__What you have to do__. Which lines of the data below contain the word "from"? Copy each of those lines, treating uppercase and lowercase as different.

(Chart-based quiz items)
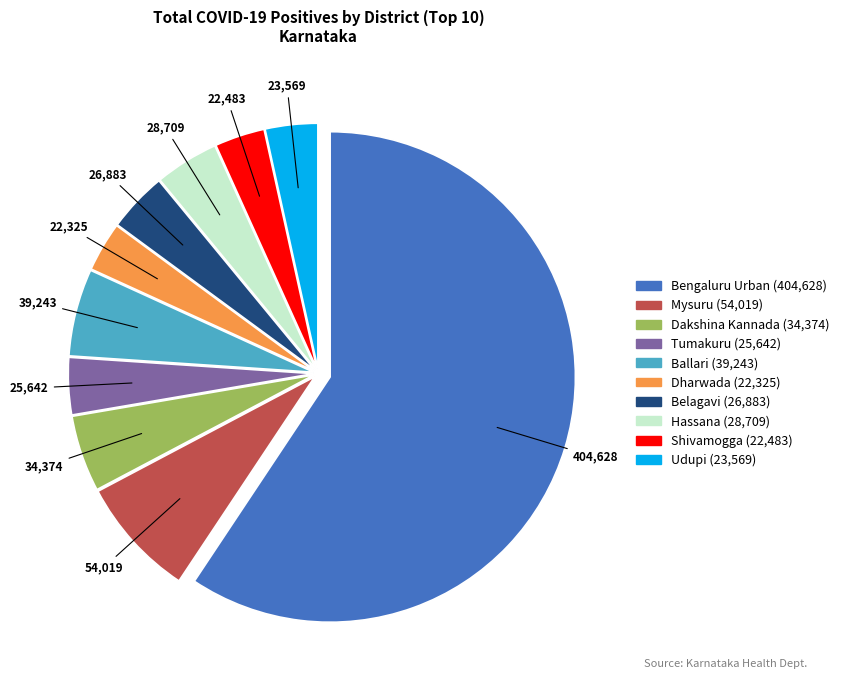

Approximately how many times larger is the value at Mysuru compared to Belagavi?

2.0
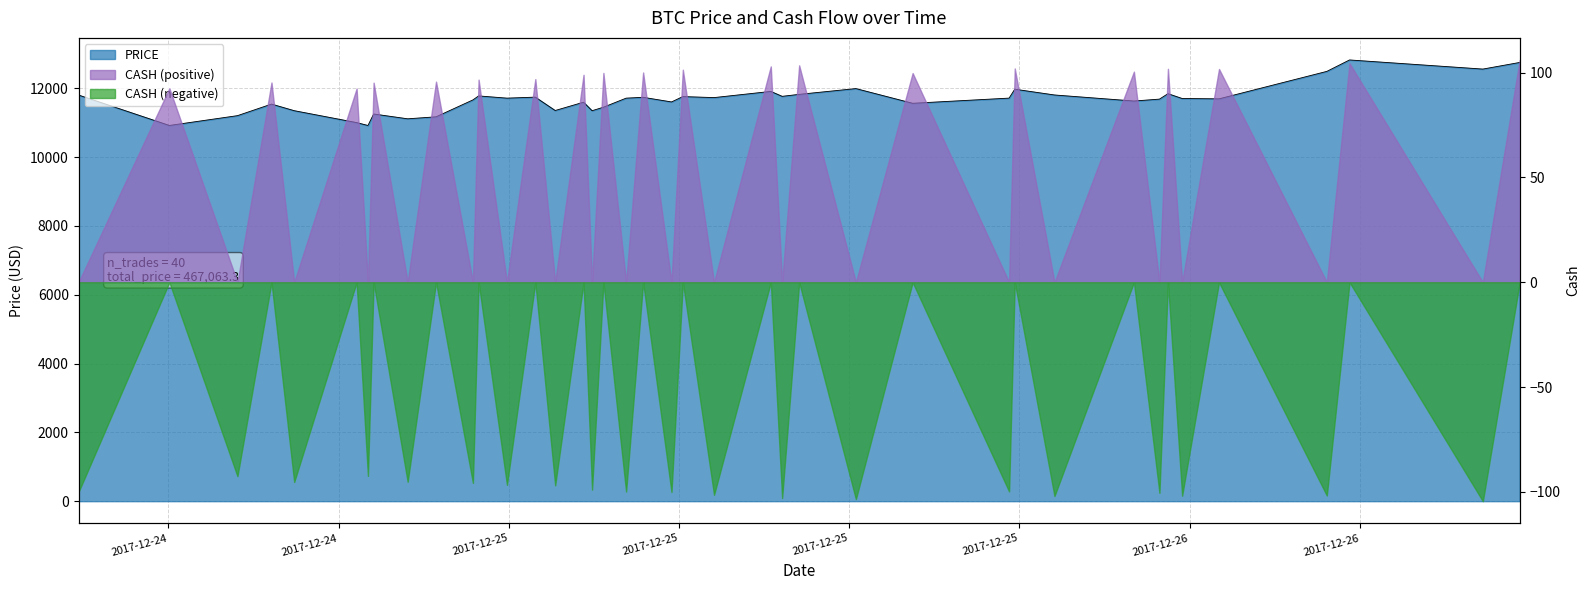

What is the minimum value shown in the chart?

10916.2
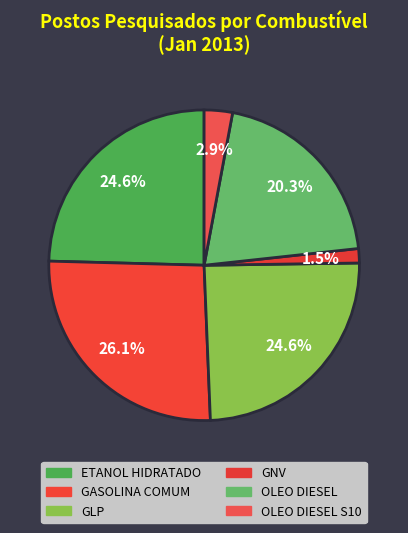

What is the largest slice in the pie chart?

GASOLINA COMUM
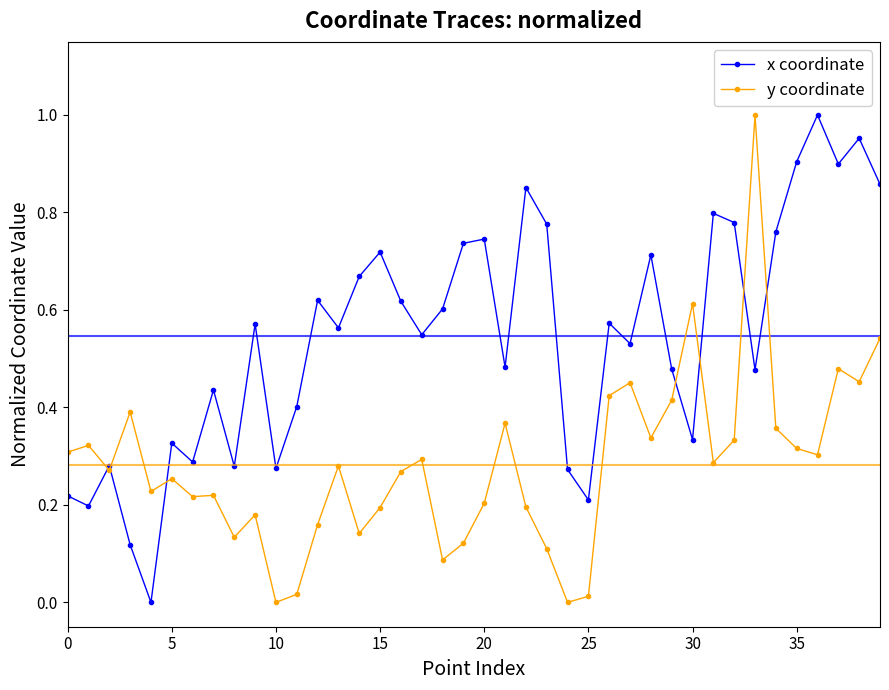

Rank the series by their average value, from lowest to highest.

y coordinate, x coordinate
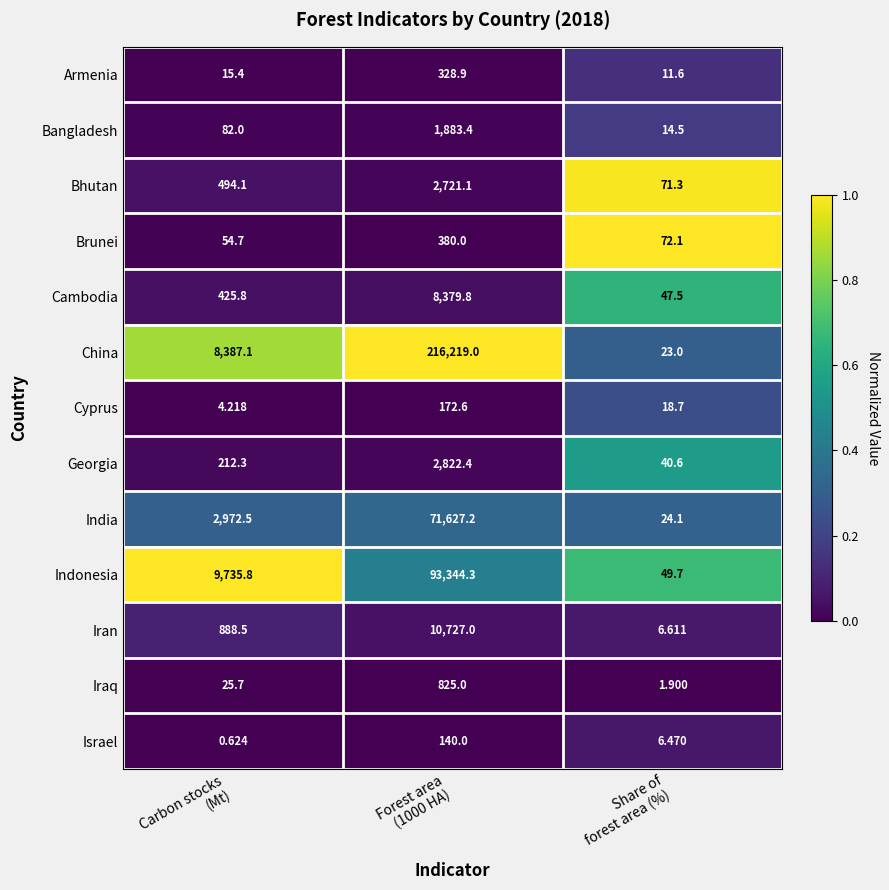

Rank the series by their maximum value, from highest to lowest.

China, Indonesia, India, Iran, Cambodia, Georgia, Bhutan, Bangladesh, Iraq, Brunei, Armenia, Cyprus, Israel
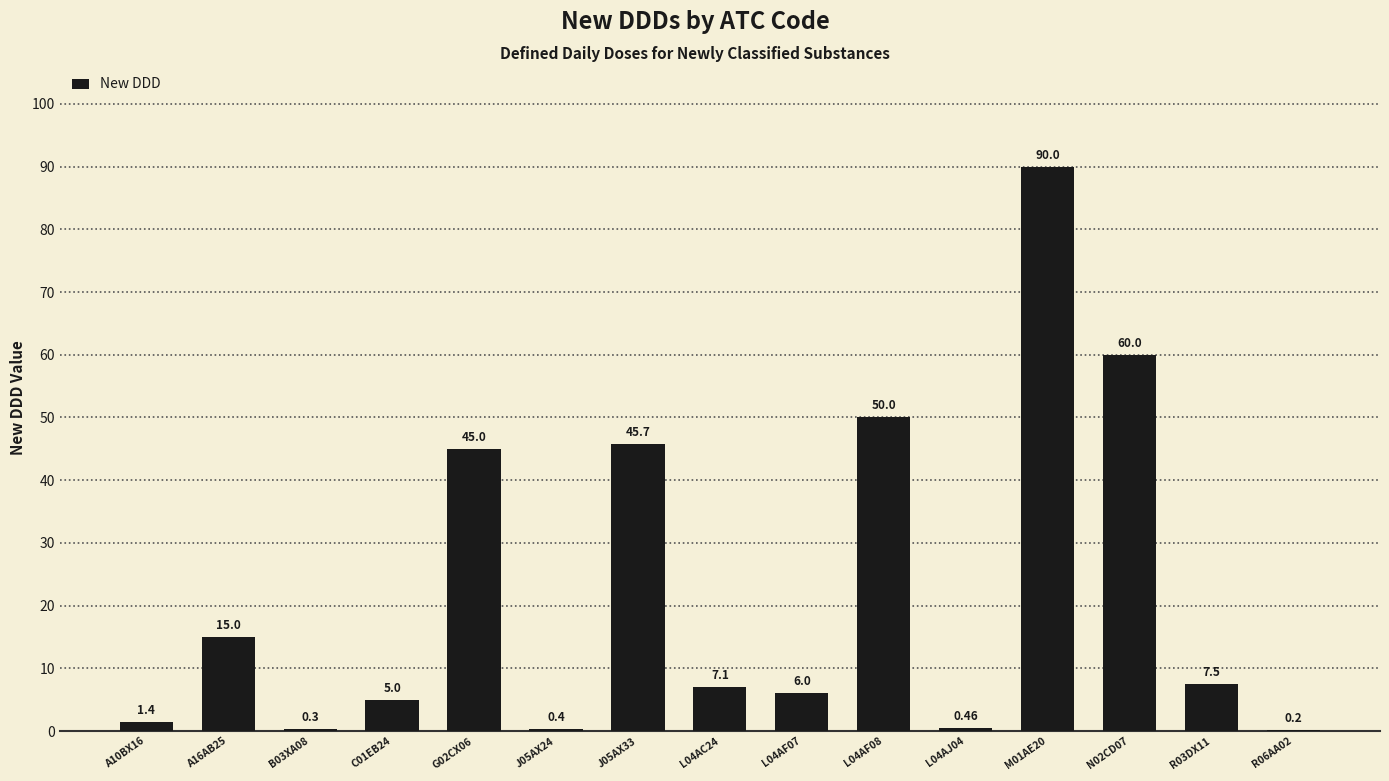

What is the sum of all values?

334.1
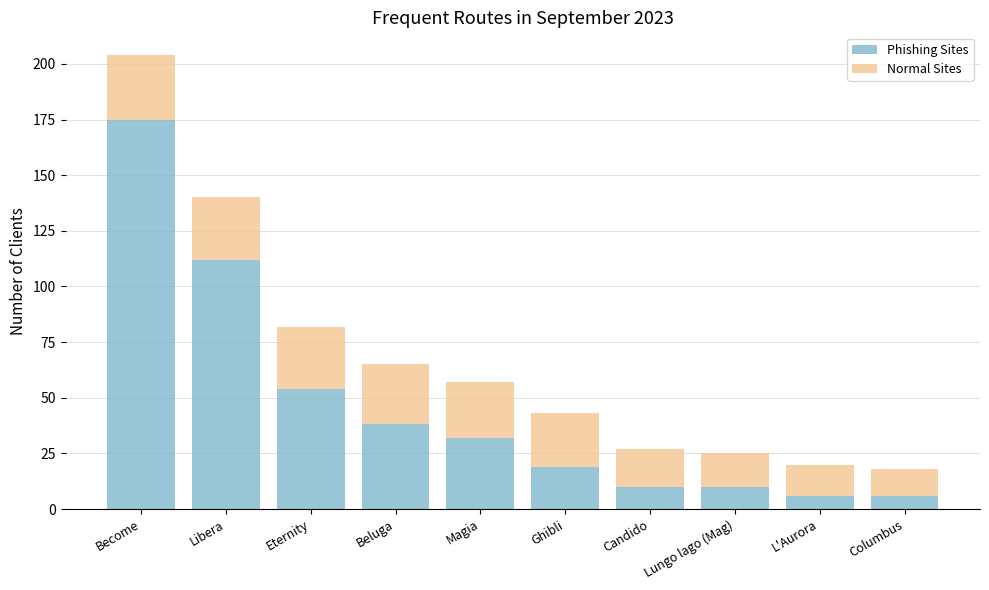

True or false: Phishing Sites has a value of 18 at Candido.

False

__Result of this exercise__.
Rank the series by their average value, from lowest to highest.
Rank the series by their maximum value, from highest to lowest.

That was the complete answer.